### Extracted material
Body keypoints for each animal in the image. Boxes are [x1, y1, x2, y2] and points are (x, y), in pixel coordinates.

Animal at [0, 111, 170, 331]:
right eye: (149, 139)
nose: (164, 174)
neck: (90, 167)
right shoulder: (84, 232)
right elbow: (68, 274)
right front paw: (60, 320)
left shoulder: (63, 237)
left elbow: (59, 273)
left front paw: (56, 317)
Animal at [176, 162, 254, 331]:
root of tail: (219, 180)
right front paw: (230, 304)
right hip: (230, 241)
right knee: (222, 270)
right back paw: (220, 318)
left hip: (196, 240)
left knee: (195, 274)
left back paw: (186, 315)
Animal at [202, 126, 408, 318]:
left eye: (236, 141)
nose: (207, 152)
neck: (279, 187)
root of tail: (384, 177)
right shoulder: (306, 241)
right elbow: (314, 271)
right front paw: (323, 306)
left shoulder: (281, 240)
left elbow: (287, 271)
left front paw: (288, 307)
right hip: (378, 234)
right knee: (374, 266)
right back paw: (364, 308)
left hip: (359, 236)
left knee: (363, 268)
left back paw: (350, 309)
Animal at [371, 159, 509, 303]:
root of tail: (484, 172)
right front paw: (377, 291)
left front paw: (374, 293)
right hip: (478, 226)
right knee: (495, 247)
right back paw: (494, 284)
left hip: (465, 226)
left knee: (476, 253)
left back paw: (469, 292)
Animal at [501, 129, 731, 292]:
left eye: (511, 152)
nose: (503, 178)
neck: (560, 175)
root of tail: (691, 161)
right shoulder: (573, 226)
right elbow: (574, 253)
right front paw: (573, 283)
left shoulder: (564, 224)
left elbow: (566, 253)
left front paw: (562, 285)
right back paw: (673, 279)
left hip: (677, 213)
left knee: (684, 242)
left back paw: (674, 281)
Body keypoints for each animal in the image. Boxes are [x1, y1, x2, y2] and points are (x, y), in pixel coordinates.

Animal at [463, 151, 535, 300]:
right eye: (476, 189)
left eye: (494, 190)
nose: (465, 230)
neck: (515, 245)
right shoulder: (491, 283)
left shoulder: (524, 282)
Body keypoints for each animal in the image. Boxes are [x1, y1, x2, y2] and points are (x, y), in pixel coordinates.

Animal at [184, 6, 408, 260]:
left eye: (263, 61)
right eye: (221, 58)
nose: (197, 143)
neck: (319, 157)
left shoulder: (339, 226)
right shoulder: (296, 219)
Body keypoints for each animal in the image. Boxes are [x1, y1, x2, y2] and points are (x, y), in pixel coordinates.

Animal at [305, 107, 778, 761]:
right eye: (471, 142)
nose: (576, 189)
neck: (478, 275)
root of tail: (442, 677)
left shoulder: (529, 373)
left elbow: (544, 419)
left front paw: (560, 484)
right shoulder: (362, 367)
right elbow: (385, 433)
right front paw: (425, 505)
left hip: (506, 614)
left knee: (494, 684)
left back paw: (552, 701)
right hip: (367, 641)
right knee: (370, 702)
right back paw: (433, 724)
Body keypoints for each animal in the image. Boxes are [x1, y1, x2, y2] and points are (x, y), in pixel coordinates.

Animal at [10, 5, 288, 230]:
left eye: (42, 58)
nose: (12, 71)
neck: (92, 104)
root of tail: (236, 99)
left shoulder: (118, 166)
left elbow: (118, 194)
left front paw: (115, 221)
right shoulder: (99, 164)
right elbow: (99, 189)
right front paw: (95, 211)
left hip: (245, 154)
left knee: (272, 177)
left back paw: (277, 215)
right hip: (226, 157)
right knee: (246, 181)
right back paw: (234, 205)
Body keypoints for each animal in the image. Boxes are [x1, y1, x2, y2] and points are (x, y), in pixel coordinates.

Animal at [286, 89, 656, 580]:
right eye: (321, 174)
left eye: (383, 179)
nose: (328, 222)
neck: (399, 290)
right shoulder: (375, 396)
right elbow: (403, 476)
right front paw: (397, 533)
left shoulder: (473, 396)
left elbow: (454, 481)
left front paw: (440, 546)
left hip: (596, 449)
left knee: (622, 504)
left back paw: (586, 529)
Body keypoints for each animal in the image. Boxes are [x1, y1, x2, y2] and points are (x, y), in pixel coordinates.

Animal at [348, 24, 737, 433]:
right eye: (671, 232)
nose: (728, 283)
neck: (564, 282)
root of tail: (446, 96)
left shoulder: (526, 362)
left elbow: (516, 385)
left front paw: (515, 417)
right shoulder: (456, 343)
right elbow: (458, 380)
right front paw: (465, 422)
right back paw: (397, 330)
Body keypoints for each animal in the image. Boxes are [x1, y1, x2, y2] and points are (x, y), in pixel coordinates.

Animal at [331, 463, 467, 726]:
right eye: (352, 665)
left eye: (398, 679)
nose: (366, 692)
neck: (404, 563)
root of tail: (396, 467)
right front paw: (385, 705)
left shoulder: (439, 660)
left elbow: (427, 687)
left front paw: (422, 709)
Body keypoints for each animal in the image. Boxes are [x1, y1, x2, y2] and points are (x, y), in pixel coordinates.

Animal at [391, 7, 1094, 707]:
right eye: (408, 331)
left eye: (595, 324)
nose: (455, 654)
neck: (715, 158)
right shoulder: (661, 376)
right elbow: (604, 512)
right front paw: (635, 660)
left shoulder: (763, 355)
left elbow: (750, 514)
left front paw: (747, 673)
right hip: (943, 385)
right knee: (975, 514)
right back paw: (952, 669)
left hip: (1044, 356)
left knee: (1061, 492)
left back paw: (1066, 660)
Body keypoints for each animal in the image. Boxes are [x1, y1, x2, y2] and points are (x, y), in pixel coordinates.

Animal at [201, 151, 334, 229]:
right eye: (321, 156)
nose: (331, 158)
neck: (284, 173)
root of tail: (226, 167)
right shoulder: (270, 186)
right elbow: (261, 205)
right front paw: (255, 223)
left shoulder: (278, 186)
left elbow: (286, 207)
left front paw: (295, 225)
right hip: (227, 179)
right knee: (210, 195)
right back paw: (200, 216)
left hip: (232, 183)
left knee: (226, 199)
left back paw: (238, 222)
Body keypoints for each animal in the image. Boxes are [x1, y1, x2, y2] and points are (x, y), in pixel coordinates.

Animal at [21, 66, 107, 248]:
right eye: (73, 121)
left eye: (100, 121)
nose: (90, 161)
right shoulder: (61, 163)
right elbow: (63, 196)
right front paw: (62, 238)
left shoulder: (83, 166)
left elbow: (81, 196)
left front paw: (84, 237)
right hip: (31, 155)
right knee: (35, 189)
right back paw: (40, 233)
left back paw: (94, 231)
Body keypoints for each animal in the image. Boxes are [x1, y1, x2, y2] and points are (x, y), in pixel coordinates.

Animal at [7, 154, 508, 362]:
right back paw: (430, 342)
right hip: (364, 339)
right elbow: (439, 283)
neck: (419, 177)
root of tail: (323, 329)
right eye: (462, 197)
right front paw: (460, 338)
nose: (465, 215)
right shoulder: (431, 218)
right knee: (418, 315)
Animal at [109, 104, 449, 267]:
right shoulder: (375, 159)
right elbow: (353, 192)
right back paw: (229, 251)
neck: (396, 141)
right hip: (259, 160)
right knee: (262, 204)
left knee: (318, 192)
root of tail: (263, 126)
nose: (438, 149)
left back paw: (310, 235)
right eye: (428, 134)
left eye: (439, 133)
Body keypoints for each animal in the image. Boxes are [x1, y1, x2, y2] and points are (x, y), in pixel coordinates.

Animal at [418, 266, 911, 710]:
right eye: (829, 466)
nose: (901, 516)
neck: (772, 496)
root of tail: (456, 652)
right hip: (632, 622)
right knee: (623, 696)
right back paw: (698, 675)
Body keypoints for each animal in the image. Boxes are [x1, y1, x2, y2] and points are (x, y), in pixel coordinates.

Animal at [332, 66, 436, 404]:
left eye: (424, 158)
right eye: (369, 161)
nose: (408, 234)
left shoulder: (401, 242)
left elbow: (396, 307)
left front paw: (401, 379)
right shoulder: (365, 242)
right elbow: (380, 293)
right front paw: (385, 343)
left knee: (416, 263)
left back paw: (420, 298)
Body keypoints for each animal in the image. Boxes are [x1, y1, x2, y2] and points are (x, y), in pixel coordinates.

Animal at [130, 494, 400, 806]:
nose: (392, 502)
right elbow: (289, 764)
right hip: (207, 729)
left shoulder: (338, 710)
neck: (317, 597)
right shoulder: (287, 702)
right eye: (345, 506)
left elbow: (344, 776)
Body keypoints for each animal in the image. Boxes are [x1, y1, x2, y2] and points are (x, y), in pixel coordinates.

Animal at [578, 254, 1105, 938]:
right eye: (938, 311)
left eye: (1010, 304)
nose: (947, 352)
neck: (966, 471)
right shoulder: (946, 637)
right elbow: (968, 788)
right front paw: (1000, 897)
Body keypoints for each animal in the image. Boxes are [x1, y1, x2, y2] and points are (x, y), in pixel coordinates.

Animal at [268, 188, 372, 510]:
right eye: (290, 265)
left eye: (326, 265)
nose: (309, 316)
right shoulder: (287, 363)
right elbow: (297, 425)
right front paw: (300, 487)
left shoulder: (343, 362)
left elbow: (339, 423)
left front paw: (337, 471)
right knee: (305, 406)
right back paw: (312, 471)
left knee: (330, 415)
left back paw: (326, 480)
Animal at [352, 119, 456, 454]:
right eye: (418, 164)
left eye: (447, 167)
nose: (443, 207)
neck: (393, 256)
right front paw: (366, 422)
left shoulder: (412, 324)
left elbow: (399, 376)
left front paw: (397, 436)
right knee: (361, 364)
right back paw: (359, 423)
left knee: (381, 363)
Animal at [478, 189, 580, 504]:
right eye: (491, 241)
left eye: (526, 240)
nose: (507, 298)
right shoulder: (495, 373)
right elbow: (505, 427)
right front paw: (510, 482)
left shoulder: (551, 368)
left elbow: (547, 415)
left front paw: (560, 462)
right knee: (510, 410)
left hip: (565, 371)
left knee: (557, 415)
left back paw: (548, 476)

### Exercise
The required output is the line containing "right knee: (361, 364)" through the last line of the records above, each copied exactly and nothing more.

### Result
right knee: (361, 364)
right back paw: (359, 423)
left knee: (381, 363)
Animal at [478, 189, 580, 504]:
right eye: (491, 241)
left eye: (526, 240)
nose: (507, 298)
right shoulder: (495, 373)
right elbow: (505, 427)
right front paw: (510, 482)
left shoulder: (551, 368)
left elbow: (547, 415)
left front paw: (560, 462)
right knee: (510, 410)
left hip: (565, 371)
left knee: (557, 415)
left back paw: (548, 476)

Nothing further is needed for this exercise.